WHAT THE TASK REQUIRES - Copy out exactly the stretch of the listing below that begins at the line containing "ceramic bowl: present" and ends at the line containing "basket: present [341,650,379,715]", and copy nothing outside it.

DATA PROVIDED -
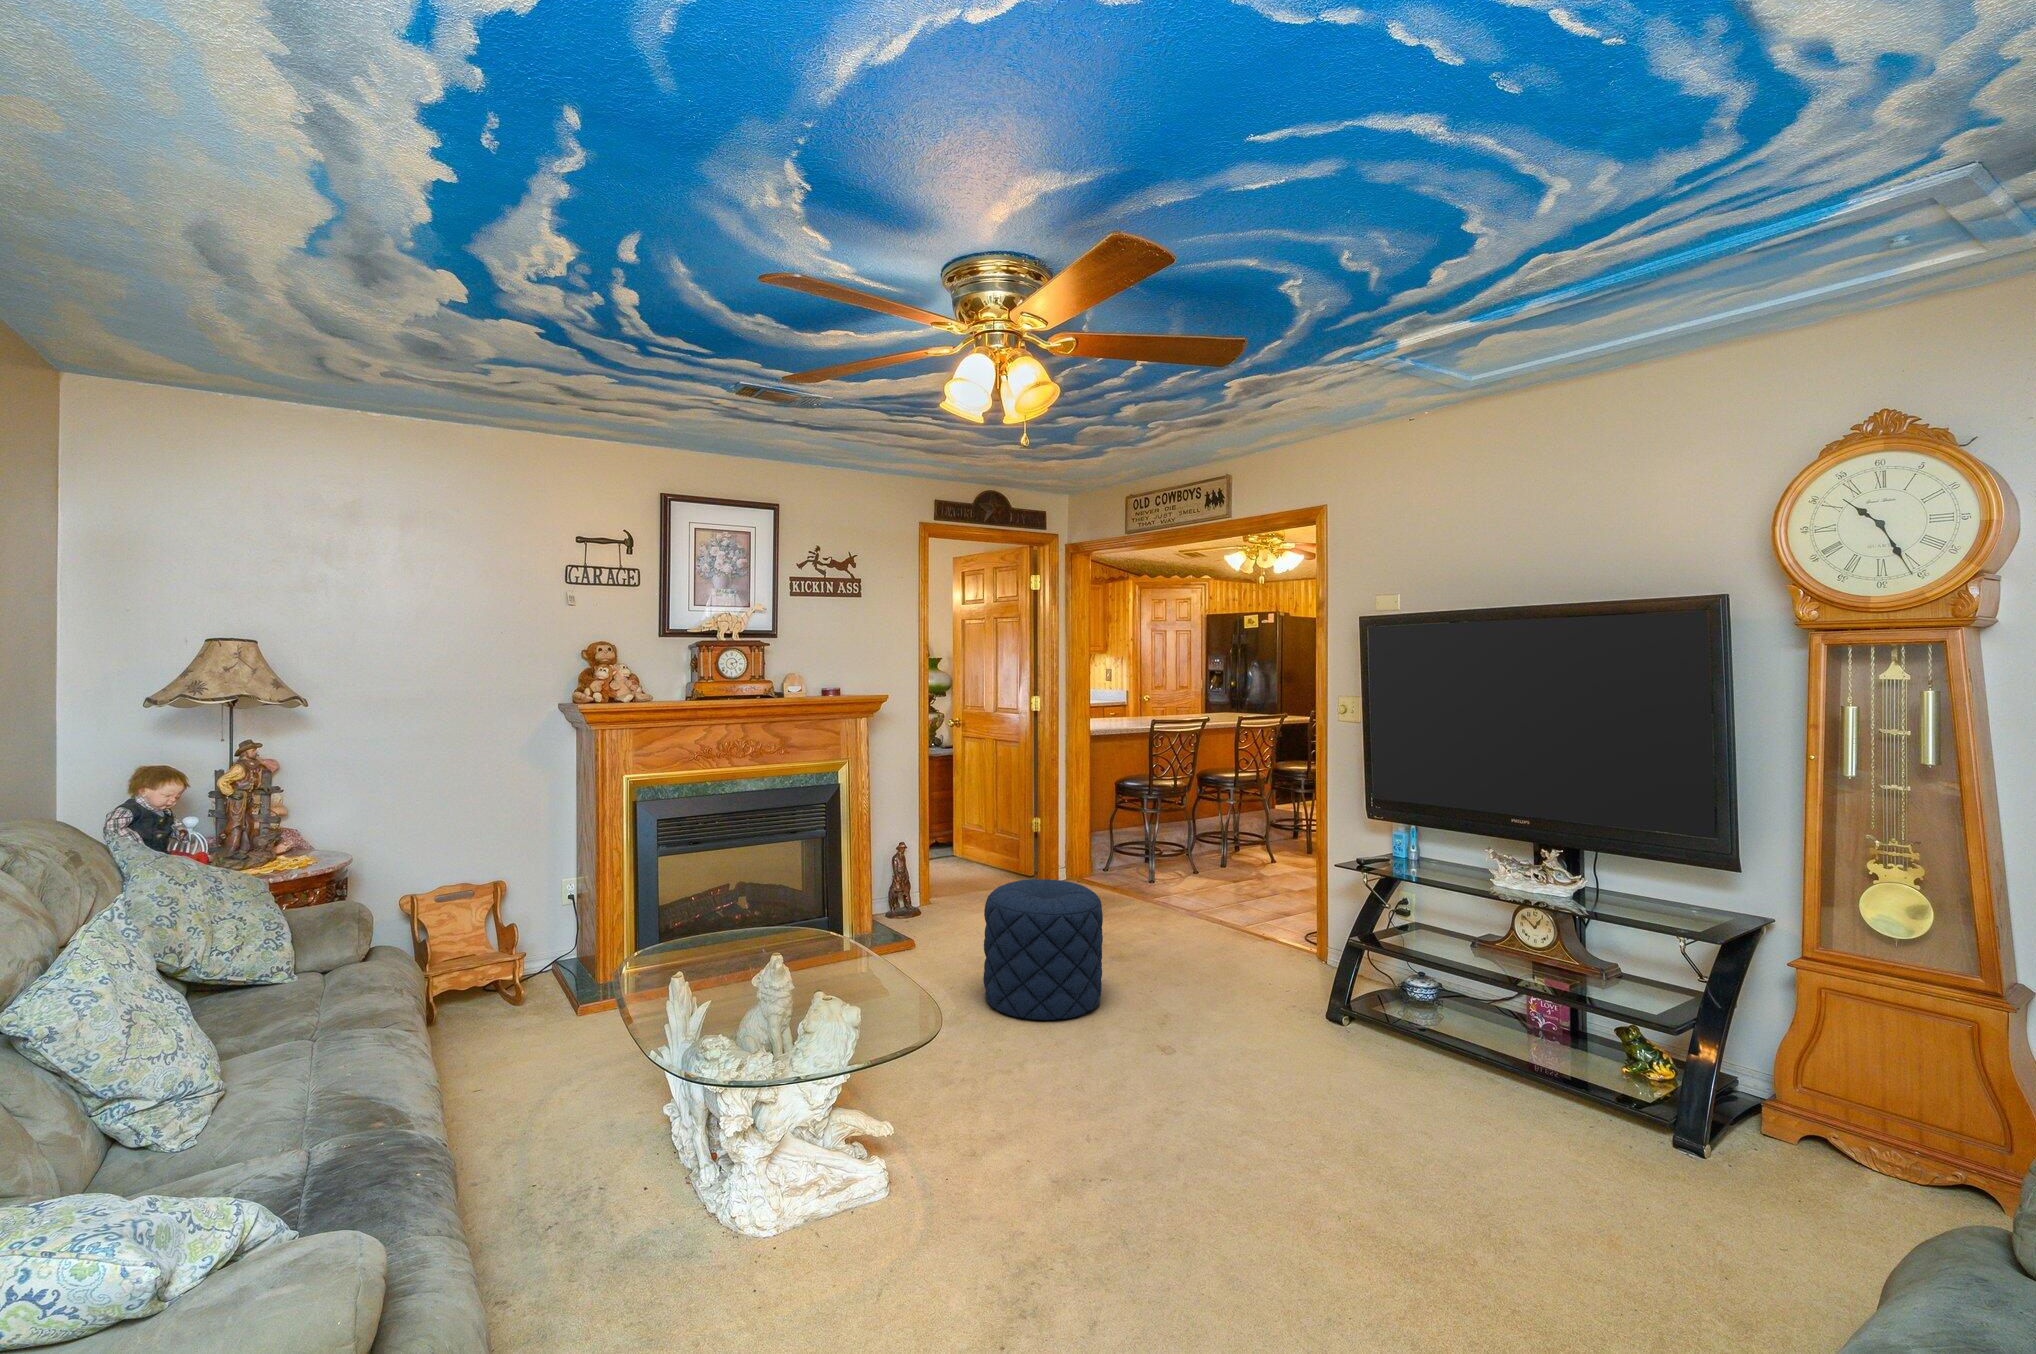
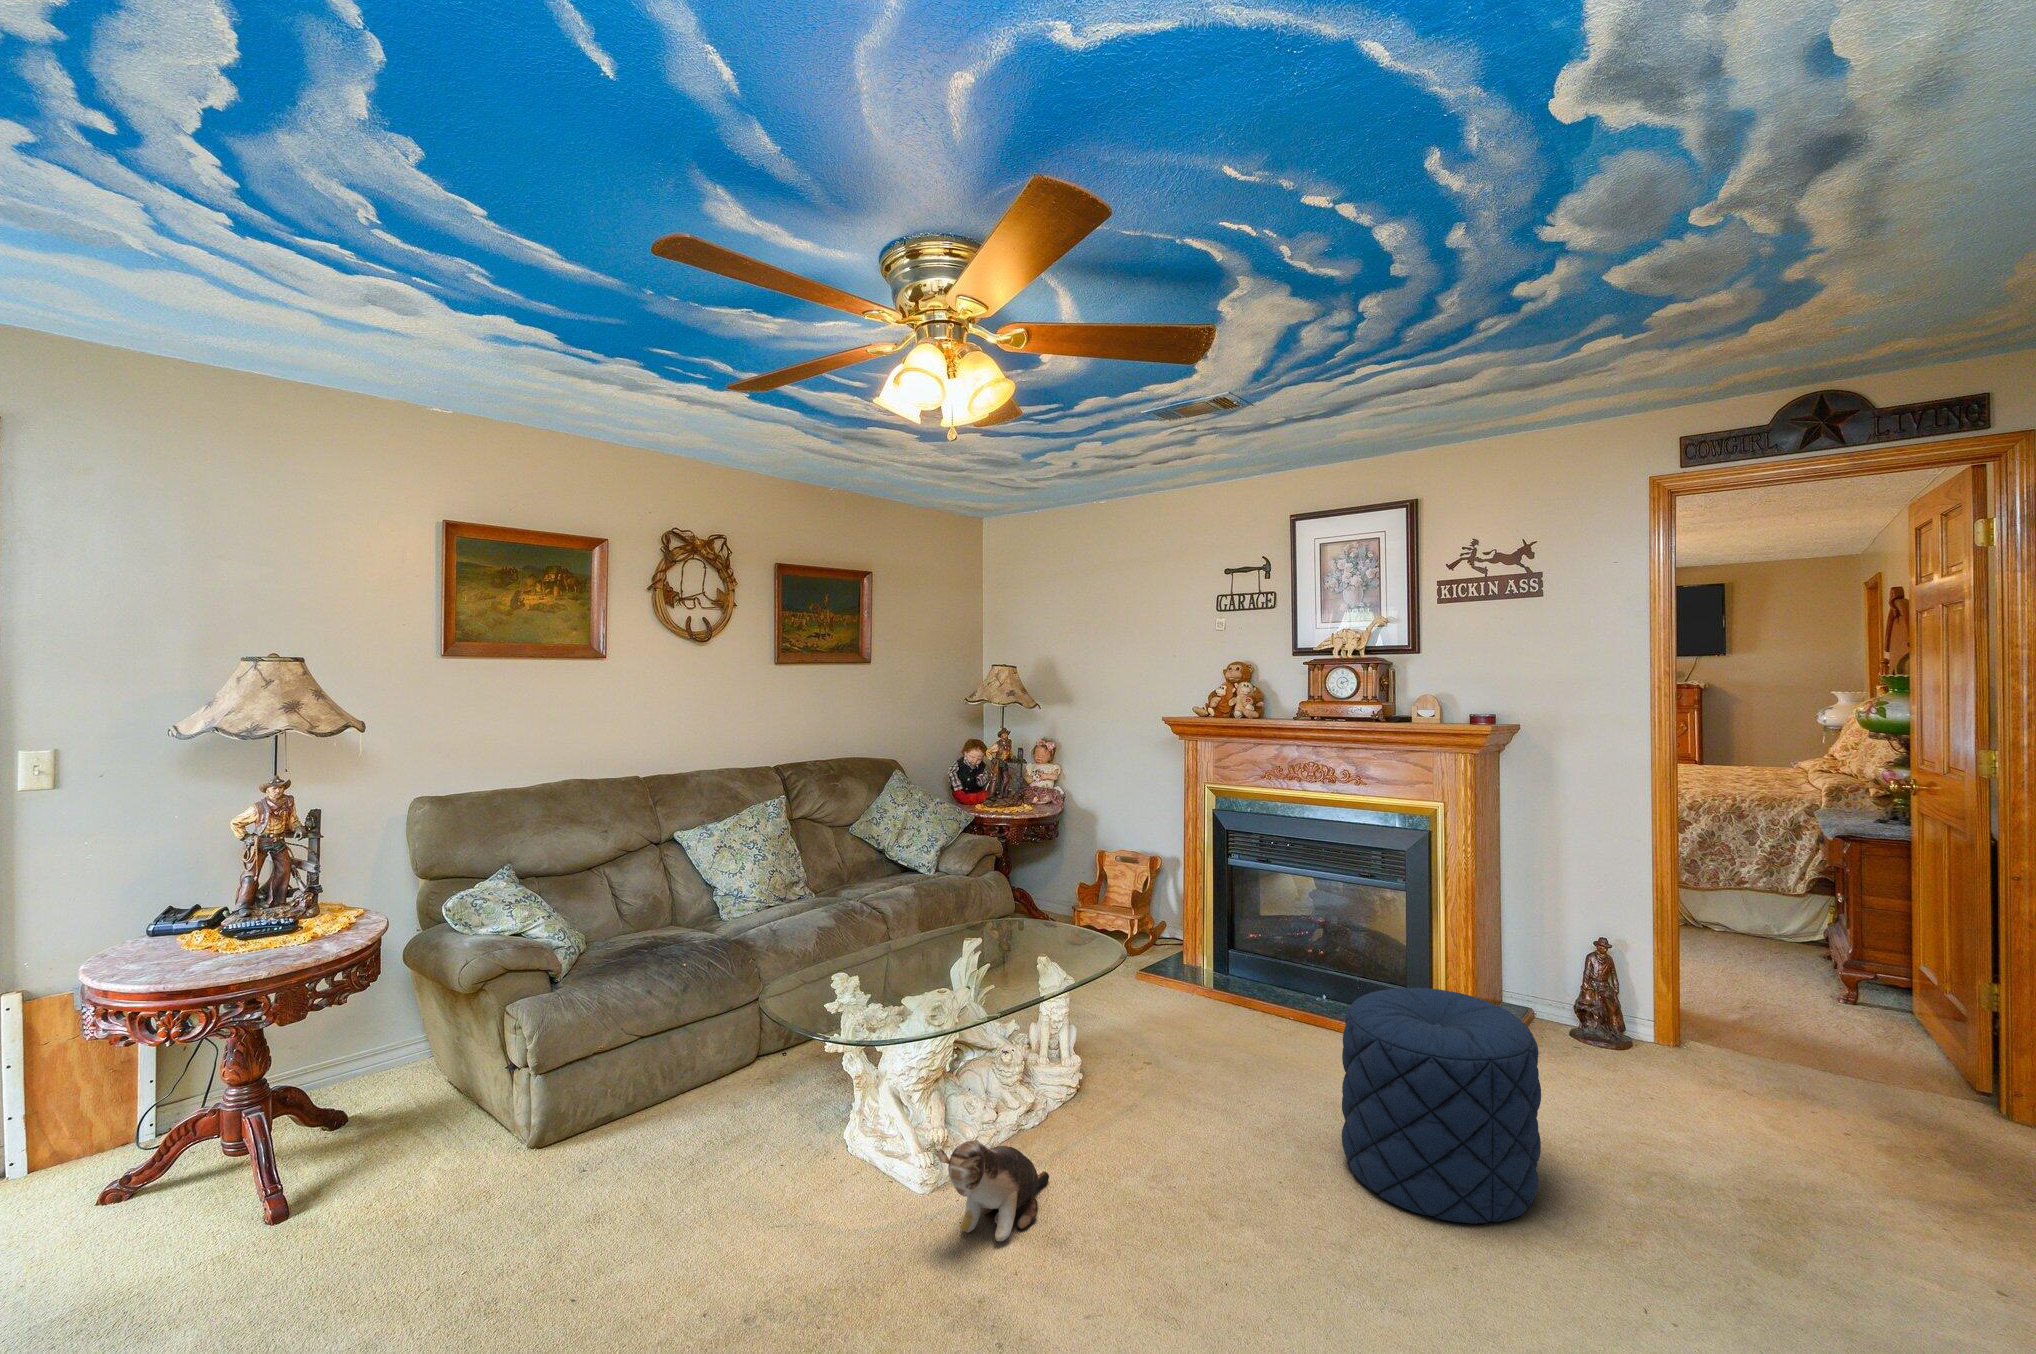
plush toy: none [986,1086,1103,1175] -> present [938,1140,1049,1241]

...

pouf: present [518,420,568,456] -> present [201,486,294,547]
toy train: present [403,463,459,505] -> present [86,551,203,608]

==

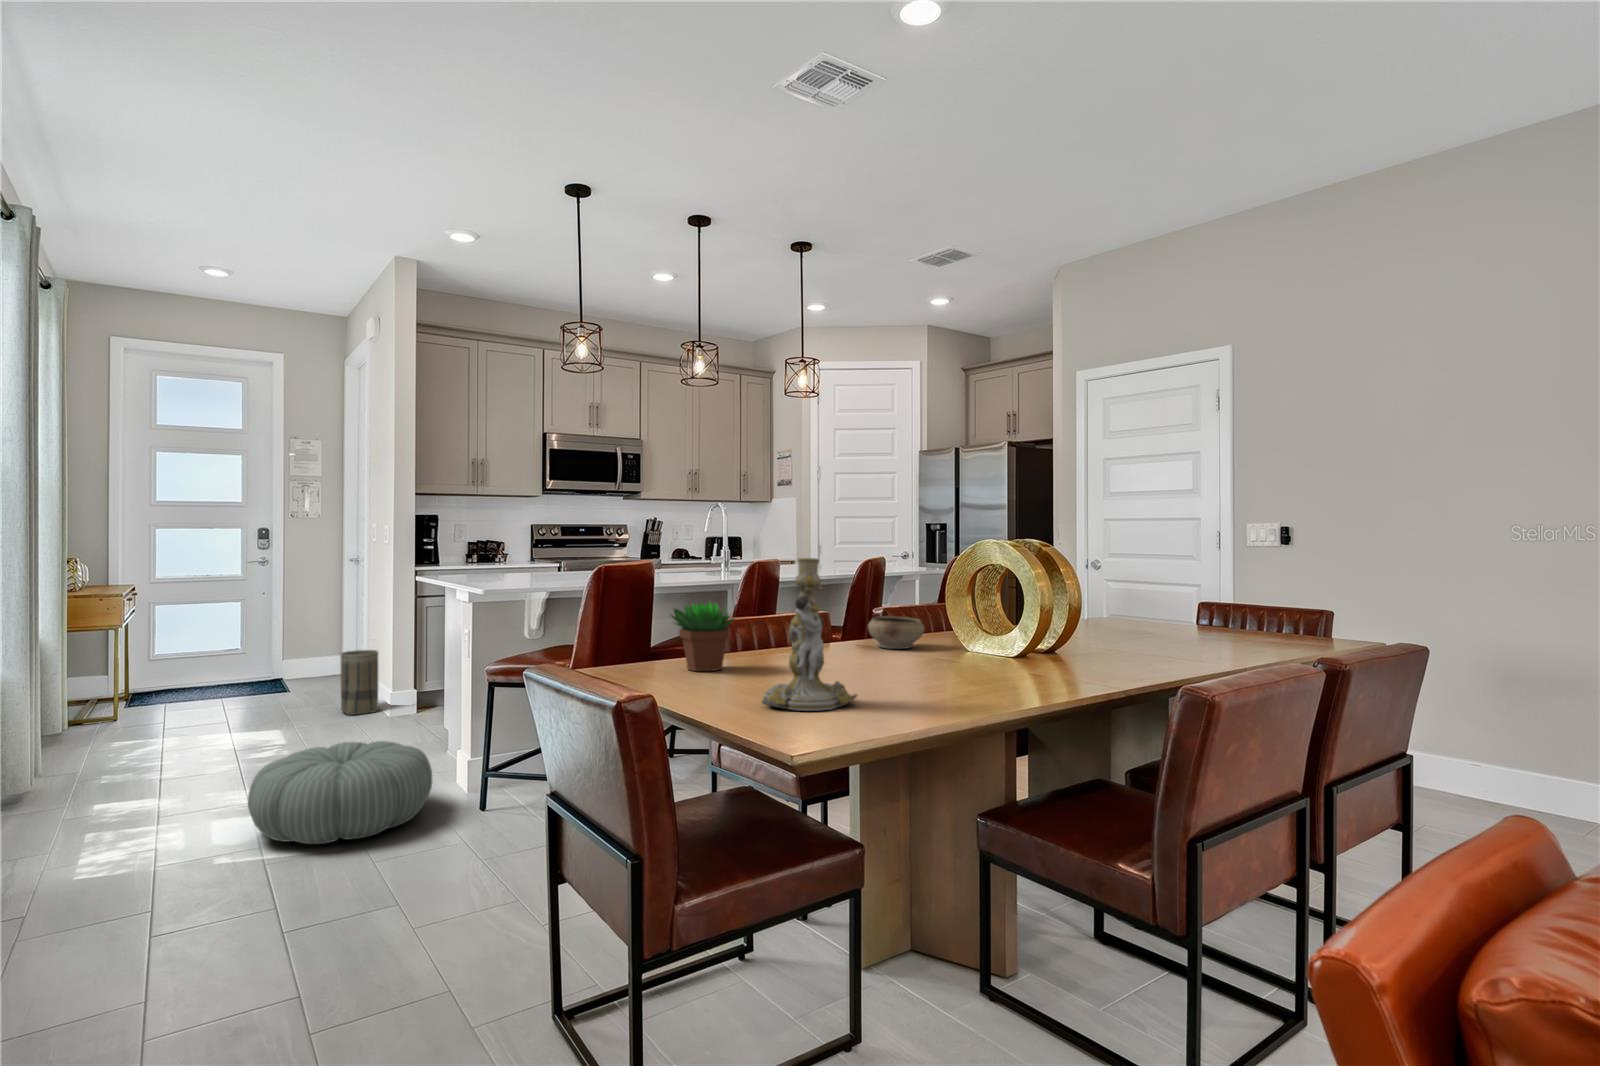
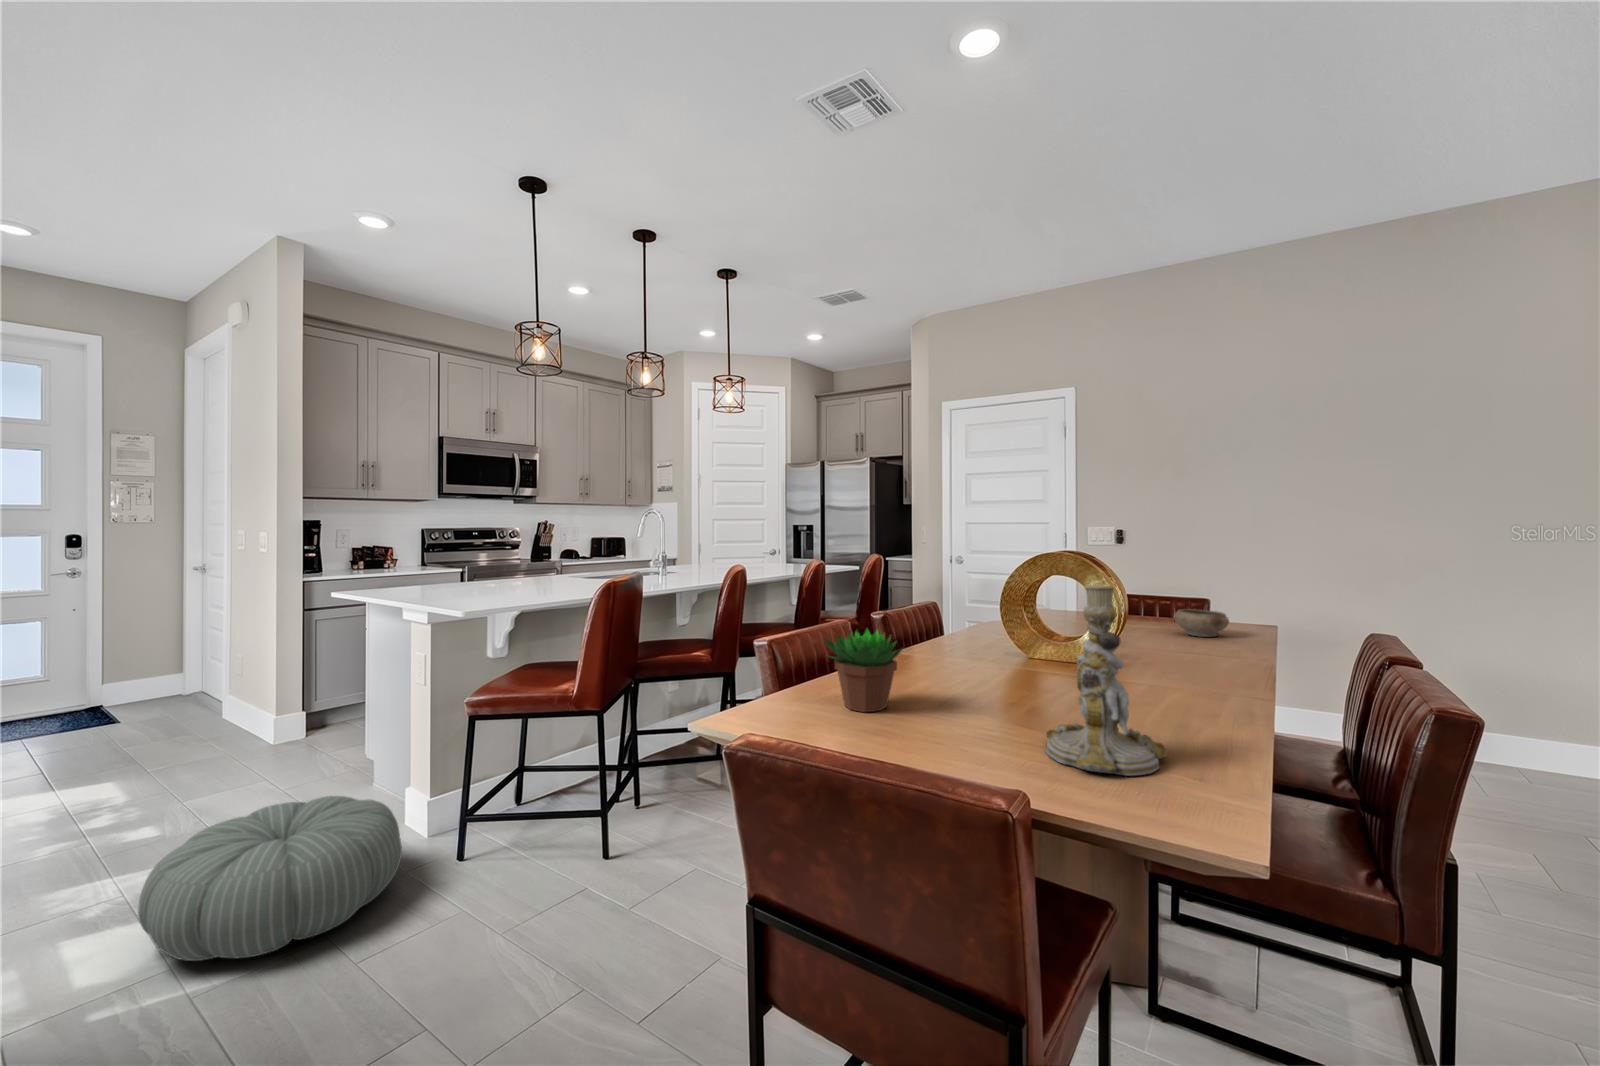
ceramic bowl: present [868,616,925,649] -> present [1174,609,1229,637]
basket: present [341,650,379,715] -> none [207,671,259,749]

FINISHED TASK -
ceramic bowl: present [868,616,925,649] -> present [1174,609,1229,637]
basket: present [341,650,379,715] -> none [207,671,259,749]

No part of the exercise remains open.